Tammy laughed quietly, in a way that made me wish she was in the same room so I could throw a pillow at her face. “You want romance. Is that it?”
“
Yeah,” I said and sagged into the cushions of his expensive sofa. “I want to know that he actually wants to be with me for me and not for this damn deal of his or for sex...though the sex would be incredible,” I mused, thinking of the muscular body lying upstairs right that minute, half naked and adorably snoring along with the dogs. My hands itched to feel him again, as I had at the fencing club. I could almost feel his lips on mine as we kissed hotly. I wanted the fantasy to go so much further, but I managed to stop it with a bitter frown. “Damn, I really need to get out of his house.”
“No you don’t. You need to stay there and tell him the truth,” Tammy said sternly. “This has dragged on too long already.

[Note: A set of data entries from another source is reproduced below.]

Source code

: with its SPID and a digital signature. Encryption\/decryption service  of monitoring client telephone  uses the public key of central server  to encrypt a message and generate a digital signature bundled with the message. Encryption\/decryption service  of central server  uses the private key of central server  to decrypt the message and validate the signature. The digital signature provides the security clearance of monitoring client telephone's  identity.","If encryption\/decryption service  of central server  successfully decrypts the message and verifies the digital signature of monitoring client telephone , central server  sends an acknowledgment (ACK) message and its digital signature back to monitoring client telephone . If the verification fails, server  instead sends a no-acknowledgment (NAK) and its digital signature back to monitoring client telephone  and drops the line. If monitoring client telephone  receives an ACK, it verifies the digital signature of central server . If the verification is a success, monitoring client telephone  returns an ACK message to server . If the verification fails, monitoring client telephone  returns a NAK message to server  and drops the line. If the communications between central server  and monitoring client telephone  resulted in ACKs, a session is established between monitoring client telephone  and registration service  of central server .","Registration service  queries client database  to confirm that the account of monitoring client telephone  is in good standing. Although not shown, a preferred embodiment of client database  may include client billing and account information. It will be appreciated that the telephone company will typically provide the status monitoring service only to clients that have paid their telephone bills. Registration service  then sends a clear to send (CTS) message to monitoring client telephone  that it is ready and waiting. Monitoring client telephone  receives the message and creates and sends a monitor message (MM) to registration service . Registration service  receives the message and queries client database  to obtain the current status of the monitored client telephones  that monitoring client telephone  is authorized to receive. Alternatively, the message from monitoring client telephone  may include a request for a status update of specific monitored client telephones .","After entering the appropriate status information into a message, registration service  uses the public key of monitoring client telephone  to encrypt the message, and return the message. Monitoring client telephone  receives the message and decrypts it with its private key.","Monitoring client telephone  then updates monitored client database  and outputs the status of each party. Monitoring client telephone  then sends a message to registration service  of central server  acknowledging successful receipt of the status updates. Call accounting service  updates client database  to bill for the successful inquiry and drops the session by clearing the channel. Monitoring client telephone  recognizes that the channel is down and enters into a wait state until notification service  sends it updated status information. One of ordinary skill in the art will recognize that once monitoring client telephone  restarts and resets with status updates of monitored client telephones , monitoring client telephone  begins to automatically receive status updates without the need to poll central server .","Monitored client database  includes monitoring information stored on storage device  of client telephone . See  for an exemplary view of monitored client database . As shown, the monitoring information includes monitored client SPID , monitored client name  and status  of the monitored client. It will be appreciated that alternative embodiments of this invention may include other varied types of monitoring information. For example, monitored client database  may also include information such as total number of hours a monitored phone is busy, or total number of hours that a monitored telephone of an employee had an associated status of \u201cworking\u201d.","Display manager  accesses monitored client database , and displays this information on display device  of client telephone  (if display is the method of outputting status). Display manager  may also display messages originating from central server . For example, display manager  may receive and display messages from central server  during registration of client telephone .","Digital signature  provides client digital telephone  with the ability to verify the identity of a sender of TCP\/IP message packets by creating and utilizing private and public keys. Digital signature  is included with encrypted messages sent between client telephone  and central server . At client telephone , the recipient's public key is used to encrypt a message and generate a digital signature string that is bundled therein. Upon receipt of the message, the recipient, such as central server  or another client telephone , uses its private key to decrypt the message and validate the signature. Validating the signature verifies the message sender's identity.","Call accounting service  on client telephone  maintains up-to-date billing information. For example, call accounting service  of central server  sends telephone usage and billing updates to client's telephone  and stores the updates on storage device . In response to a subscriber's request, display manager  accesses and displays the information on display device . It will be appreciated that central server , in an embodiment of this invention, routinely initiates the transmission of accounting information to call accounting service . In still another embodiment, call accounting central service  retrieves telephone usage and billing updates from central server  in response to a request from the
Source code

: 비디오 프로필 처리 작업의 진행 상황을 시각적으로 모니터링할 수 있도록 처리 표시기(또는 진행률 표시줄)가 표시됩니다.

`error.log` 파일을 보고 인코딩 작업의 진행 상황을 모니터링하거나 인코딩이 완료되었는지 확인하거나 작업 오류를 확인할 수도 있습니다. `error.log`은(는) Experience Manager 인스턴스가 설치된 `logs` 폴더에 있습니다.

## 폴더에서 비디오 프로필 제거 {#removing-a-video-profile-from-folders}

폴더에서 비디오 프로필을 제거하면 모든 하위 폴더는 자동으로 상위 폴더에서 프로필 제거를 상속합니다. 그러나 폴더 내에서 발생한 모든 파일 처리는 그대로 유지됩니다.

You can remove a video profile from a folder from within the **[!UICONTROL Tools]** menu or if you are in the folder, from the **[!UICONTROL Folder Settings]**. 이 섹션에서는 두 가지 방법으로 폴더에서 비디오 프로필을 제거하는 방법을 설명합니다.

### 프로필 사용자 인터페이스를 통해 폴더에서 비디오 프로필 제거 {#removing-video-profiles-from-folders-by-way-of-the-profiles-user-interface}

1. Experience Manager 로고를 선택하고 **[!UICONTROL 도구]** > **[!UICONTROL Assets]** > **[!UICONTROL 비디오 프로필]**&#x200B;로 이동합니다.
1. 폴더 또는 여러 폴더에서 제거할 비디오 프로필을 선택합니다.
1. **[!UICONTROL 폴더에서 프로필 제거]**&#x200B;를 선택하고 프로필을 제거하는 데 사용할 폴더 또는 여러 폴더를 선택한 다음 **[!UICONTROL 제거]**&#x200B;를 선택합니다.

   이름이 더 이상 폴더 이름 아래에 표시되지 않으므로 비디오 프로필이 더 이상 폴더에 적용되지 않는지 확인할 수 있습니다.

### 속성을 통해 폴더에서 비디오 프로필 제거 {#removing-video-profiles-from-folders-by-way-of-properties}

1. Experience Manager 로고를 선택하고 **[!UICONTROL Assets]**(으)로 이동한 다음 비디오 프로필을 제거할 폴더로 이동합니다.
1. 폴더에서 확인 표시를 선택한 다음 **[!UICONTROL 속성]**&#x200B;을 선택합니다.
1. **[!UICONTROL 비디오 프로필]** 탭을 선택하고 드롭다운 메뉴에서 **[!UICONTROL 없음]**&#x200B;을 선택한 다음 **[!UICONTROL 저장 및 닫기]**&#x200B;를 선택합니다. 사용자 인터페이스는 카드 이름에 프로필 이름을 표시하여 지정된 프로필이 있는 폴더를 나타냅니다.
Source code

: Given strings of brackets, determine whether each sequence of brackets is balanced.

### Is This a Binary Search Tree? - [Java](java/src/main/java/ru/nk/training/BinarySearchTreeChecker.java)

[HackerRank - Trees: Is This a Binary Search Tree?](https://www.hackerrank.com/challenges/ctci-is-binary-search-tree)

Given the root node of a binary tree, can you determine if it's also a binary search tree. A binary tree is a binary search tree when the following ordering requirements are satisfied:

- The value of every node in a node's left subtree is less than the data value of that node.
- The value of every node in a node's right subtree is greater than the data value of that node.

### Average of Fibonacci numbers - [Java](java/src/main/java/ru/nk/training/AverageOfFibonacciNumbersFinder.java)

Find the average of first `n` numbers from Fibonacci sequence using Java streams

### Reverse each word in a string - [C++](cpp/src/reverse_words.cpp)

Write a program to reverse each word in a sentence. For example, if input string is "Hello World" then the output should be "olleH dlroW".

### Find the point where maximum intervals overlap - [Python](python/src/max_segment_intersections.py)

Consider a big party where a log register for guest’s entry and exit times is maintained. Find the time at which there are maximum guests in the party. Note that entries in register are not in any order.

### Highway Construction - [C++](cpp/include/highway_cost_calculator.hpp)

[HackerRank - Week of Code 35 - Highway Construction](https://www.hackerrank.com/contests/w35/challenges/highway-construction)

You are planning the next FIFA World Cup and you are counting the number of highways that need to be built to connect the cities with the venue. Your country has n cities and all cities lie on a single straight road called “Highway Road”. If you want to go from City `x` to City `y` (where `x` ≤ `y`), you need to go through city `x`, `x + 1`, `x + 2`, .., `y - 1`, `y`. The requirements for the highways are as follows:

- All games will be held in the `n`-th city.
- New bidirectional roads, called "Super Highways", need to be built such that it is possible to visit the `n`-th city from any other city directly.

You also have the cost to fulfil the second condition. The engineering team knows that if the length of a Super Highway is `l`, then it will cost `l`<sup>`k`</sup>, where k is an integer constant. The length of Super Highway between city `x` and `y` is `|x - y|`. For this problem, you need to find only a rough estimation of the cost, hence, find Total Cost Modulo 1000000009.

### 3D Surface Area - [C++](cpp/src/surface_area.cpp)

Just tell him what you feel or what you want to feel,” she said with a naughty giggle, “and see what happens.”
“And what if he laughs in my face and tells me I’m crazy?”
“Jaime, has Charlie ever done that?”
“No, but—”
“Exactly. He didn’t even laugh at you when you were a zit-faced little teenager, sniffing after him like those dogs of yours. You know you can be completely honest with him.”
I opened my mouth to disagree, then shut it quickly. “You’re right,” I muttered, because she was. In all the years Charlie and I had been friends, he’d never once laughed at me, not even when I laid my emotions bare. I’d cried on his shoulder, laughed with him at stupid things, and told him more secrets than my diary knew, all except for those secrets about him. Not once, in all that time, did he dismiss me or laugh it off or spread rumors. So why the hell am I holding back now?
The trouble was that I knew the answer to that question. I knew exactly why, and that hovered over me like a dark cloud. I was scared that if I poked it too hard, it would burst and ruin everything I’d found with Charlie again. I didn’t want to lose my friend, but I knew he’d only come back home to Blue Ridge for one reason, and it had nothing to do with me. My annoyance rose another notch when I realized he wouldn’t have bothered finding me again if I hadn’t broken into his damn house in the first place.
“Tammy, I have to go,” I said.
“What? Why? I want details, damn it!”
“Like what?”
“Like...what the two of you have been doing there.”